Express 2x^2-4x-16 in the form a(x+h)^2+k, where a,h,k are real numbers.
hmmm, maybe complete the square ?
2 x^2 - 4 x - 16 = y
x^2 - 2 x - 8 = y/2
x^2 - 2 x = y/2 + 8
x^2 - 2 x + 1 = y/2 + 9
(x+1)^2 = y/2 + 9
2 (x+1)^2 - 18 = y , done
gotta watch those +/- signs
y = 2x^2-4x-16
y = 2(x^2-2x+1) - 18
y = 2(x-1)^2 - 18
whoops sorry !
To express the quadratic expression 2x^2 - 4x - 16 in the form a(x + h)^2 + k, where a, h, and k are real numbers, we need to complete the square.

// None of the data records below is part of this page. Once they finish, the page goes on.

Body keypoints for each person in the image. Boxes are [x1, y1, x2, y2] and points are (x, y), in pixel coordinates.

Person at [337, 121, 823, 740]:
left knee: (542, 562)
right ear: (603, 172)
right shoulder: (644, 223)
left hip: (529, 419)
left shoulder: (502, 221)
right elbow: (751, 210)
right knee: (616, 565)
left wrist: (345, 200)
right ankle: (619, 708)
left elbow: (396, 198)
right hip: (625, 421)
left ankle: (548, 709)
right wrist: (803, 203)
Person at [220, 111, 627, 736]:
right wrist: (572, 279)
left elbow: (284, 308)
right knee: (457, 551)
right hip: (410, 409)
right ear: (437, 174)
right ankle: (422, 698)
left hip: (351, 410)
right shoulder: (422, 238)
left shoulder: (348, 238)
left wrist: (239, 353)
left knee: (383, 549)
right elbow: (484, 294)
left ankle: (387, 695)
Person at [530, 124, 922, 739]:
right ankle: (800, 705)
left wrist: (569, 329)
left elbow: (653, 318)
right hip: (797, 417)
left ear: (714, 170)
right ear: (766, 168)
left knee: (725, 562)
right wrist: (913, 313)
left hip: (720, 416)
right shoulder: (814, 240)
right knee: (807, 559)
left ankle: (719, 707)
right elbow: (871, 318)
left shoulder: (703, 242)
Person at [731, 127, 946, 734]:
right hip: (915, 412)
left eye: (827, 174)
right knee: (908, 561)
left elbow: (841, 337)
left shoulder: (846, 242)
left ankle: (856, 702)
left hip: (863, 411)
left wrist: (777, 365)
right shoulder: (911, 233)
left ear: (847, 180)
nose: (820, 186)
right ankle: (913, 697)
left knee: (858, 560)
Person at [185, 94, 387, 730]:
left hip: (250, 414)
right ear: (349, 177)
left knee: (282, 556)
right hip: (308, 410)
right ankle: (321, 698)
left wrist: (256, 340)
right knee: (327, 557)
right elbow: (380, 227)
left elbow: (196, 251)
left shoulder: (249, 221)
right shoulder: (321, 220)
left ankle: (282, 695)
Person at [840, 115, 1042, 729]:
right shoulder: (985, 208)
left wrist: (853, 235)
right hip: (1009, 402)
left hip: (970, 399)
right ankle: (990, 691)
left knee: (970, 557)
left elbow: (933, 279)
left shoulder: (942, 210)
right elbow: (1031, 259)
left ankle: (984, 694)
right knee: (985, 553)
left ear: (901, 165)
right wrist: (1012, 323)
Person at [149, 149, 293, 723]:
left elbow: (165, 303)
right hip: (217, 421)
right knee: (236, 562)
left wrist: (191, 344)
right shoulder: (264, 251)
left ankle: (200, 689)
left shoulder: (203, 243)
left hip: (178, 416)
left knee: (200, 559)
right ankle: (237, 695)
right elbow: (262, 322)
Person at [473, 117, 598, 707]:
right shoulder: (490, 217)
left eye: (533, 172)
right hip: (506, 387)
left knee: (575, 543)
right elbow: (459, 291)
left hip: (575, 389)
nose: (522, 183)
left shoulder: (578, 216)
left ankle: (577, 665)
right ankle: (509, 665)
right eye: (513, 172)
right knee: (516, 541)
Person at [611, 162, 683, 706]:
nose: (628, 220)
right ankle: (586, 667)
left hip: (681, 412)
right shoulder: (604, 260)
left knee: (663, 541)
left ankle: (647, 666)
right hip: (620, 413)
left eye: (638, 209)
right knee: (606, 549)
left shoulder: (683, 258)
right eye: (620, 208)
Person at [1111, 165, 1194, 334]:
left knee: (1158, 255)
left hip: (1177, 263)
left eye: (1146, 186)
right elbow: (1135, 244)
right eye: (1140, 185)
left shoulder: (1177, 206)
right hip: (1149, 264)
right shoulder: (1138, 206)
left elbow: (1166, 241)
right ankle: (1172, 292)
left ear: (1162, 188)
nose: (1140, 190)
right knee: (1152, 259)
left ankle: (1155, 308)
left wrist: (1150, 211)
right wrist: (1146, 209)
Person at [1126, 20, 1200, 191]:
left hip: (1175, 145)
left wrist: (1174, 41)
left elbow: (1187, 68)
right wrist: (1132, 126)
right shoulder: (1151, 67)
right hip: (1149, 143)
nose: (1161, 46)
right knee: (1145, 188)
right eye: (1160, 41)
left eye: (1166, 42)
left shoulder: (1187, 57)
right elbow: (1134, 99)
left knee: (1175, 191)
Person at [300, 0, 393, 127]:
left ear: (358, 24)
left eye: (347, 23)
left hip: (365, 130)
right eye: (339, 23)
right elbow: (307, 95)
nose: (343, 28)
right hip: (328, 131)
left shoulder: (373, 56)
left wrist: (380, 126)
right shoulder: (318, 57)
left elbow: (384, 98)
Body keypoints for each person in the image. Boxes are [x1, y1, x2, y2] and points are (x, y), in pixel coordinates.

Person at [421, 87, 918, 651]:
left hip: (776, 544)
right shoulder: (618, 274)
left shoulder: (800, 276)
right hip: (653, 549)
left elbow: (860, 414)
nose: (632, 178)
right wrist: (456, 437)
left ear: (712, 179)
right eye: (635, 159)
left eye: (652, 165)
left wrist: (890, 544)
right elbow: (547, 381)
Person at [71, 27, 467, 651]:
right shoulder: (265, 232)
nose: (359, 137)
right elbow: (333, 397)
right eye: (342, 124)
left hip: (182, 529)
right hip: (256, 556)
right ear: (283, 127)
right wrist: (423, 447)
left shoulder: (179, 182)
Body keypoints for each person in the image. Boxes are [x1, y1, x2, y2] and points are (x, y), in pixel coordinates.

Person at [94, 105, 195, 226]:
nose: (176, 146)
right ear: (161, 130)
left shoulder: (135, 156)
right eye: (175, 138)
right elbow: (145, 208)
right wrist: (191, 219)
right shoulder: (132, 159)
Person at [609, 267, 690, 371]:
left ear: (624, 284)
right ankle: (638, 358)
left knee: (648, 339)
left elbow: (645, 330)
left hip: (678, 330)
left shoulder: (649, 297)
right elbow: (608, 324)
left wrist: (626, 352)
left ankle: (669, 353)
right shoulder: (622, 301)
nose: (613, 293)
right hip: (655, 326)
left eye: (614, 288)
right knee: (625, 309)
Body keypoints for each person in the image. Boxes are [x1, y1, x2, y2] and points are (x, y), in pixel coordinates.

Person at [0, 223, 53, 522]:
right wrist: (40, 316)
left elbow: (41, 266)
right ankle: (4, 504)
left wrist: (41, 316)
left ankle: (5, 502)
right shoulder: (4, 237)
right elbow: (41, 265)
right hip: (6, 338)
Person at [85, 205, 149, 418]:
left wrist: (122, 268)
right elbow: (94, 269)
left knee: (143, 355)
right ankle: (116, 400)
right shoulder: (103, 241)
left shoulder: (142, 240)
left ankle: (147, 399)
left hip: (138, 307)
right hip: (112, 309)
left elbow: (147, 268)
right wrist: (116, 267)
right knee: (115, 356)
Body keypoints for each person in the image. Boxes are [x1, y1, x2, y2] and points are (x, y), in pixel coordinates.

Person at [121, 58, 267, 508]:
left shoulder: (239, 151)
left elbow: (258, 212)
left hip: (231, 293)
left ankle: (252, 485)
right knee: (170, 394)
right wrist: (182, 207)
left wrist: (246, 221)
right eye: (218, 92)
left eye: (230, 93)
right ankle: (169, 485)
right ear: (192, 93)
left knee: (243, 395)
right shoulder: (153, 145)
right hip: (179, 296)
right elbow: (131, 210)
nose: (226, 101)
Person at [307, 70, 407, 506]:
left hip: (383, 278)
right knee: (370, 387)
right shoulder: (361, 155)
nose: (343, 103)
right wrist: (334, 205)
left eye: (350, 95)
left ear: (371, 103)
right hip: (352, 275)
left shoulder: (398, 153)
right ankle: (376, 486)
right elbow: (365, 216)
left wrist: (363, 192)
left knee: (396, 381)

Here's how to do it step by step:
Step 1: Start with the given quadratic expression.
f(x) = 2x^2 - 4x - 16
Step 2: Factor out the coefficient of x^2 from the first two terms.
f(x) = 2(x^2 - 2x) - 16
Step 3: Take half of the coefficient of x, square it, and add it inside the parentheses. Subtract the same value multiplied by the coefficient of x^2 outside the parentheses. This step is called completing the square.
f(x) = 2(x^2 - 2x + (-2/2)^2) - 16 - 2(-2/2)^2
Simplifying the equation:
f(x) = 2(x^2 - 2x + 1) - 16 - 2(1)
f(x) = 2(x - 1)^2 - 16 - 2
f(x) = 2(x - 1)^2 - 18
Step 4: Compare the resulting equation with the form a(x + h)^2 + k.
From the equation, a = 2, h = -1, and k = -18.
Therefore, 2x^2 - 4x - 16 can be expressed in the form a(x + h)^2 + k as 2(x - 1)^2 - 18, where a = 2, h = -1, and k = -18.